== Extrait fourni ==
------------------------------------

G. Le F. : La répartition des circuits fréquentés est assez voisine, entre femmes et hommes. Les hommes tendent un peu plus que les femmes à privilégier la proximité, les femmes plus que les hommes à acheter en ligne. Contrairement à l’idée reçue que les courses se masculiniseraient avec le drive, dans 90 % des cas la commande est passée par des femmes, dont 9 % seulement avec le conjoint. Les courses étant en grande partie récupérées sur le trajet domicile-travail, cette dernière étape peut donc se répartir de manière plus homogène entre l’homme et la femme, selon leur lieu de travail par rapport au point de retrait.

 L’aspect prix et l’aspect caractéristiques du produit (choix de la marque…) impliquent-ils différemment les conjoints à propos des PGC ?

G. Le F. : Le poids accordé aux produits de marque dans les dépenses courantes est identique entre les femmes et les hommes : un peu moins des deux tiers en valeur. Cependant, la disposition à payer plus cher porte sur des rayons différents : pour les femmes, elle concerne l’hygiène-beauté d’abord, puis l’entretien et l’épicerie sucrée ; les hommes sont plus enclins à mettre le prix s’il s’agit des liquides, devant les produits traiteurs et l’épicerie salée. Au vu de l’indice d’adhésion (« Je suis prêt à payer plus pour des produits qui facilitent la vie »), les hommes optent davantage que les femmes pour la facilité, et un indice plus élevé d’impulsion (« J’achète les choses juste parce que je les vois en rayon ») montre qu’ils se laissent plus tenter que les femmes par des achats non prévus.

La répartition des décisions d’achat varie-t-elle selon qu’il s’agit d’achats de dépannage ou de fond de placard ? D’impulsion ou suivant la liste de courses ?

G. Le F. : Dans les achats en drive, les achats sont planifiés et donc tributaires de la liste de courses. La structure des achats réalisés en drive conduit moins à l’impulsion ; un certain nombre de produits y sont donc sous-représentés, comme l’alcool, la confiserie ou les produits de beauté. Dans la grande surface, en revanche, l’hygiène-beauté, pour les femmes, et les liquides, pour les hommes, occasionnent plus d’achats d’impulsion. Quant à la répartition des décisions d’achat, nous n’avons pas de chiffres, mais on peut penser qu’il se trouve moins de produits de fond de placard et davantage de produits d’impulsion dans les paniers des hommes, qui se laissent plus facilement détourner de leur liste de courses.

------------------------------------

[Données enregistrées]
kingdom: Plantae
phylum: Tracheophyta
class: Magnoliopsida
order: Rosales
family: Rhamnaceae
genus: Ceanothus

------------------------------------

== Objectif énoncé A ==
D'après l'entretien sur les courses des femmes et des hommes, dans quelle proportion des cas la commande en drive est-elle passée par des femmes ?
== Objectif énoncé B ==
Reprenez le passage de l'entretien sur les courses des femmes et des hommes qui commence aux mots « G. Le F. : La » et se termine après « point de retrait. », en substituant « lieu de collecte » à « point de retrait ».
== Objectif énoncé C ==
Prolongez l'entretien sur les courses des femmes et des hommes à partir de sa dernière phrase.

== Résultat A ==
Dans 90 % des cas.

== Résultat B ==
G. Le F. : La répartition des circuits fréquentés est assez voisine, entre femmes et hommes. Les hommes tendent un peu plus que les femmes à privilégier la proximité, les femmes plus que les hommes à acheter en ligne. Contrairement à l’idée reçue que les courses se masculiniseraient avec le drive, dans 90 % des cas la commande est passée par des femmes, dont 9 % seulement avec le conjoint. Les courses étant en grande partie récupérées sur le trajet domicile-travail, cette dernière étape peut donc se répartir de manière plus homogène entre l’homme et la femme, selon leur lieu de travail par rapport au lieu de collecte.

== Résultat C ==
Votre panel indique qu’entre hommes ou femmes le classement des enseignes est le même par le montant des dépenses (Leclerc devant Intermarché, Carrefour, Système  et Auchan), mais que les hommes dépensent proportionnellement davantage chez Carrefour, et les femmes chez Leclerc.

Faut-il n’y voir qu’un effet de la structuration des populations acheteuses et des enseignes présentes par zones de chalandise, ou y aurait-il des « profils » d’enseignes plus ou moins féminins ou masculins ?

G. Le F. : On ne peut pas conclure à des profils d’enseignes plus ou moins féminins ou masculins, c’est en effet l’incidence mécanique des lieux de résidence des uns et des autres qui joue. La surreprésentation du circuit proximité, en revanche, dans les achats des hommes reflète assez bien leur besoin de praticité. Ils sont aussi plus acteurs de paniers plus petits, qui nécessitent moins de fréquenter de grands hypermarchés. Les panélistes s’intéressent-ils à la présence éventuelle de deux marques directement concurrentes dans un même panier ? Peut-elle être mise en rapport avec des rôles familiaux (conjoints, parents-enfants) 

G. Le F. : Bien sûr. Nous menons beaucoup d’études, à la demande de nos clients, qui visent à mesurer la concomitance d’achat dans le même panier de marques concurrentes. Mais ces analyses portent sur des marchés particuliers et sont faites en souscription, nous ne pouvons pas divulguer de résultats globaux sur tous les marchés. Vous disposez d’un autre panel3, qui vise les marchés de l’hygiène-beauté.

Les paniers « féminins » et « masculins » y diffèrent-ils beaucoup ?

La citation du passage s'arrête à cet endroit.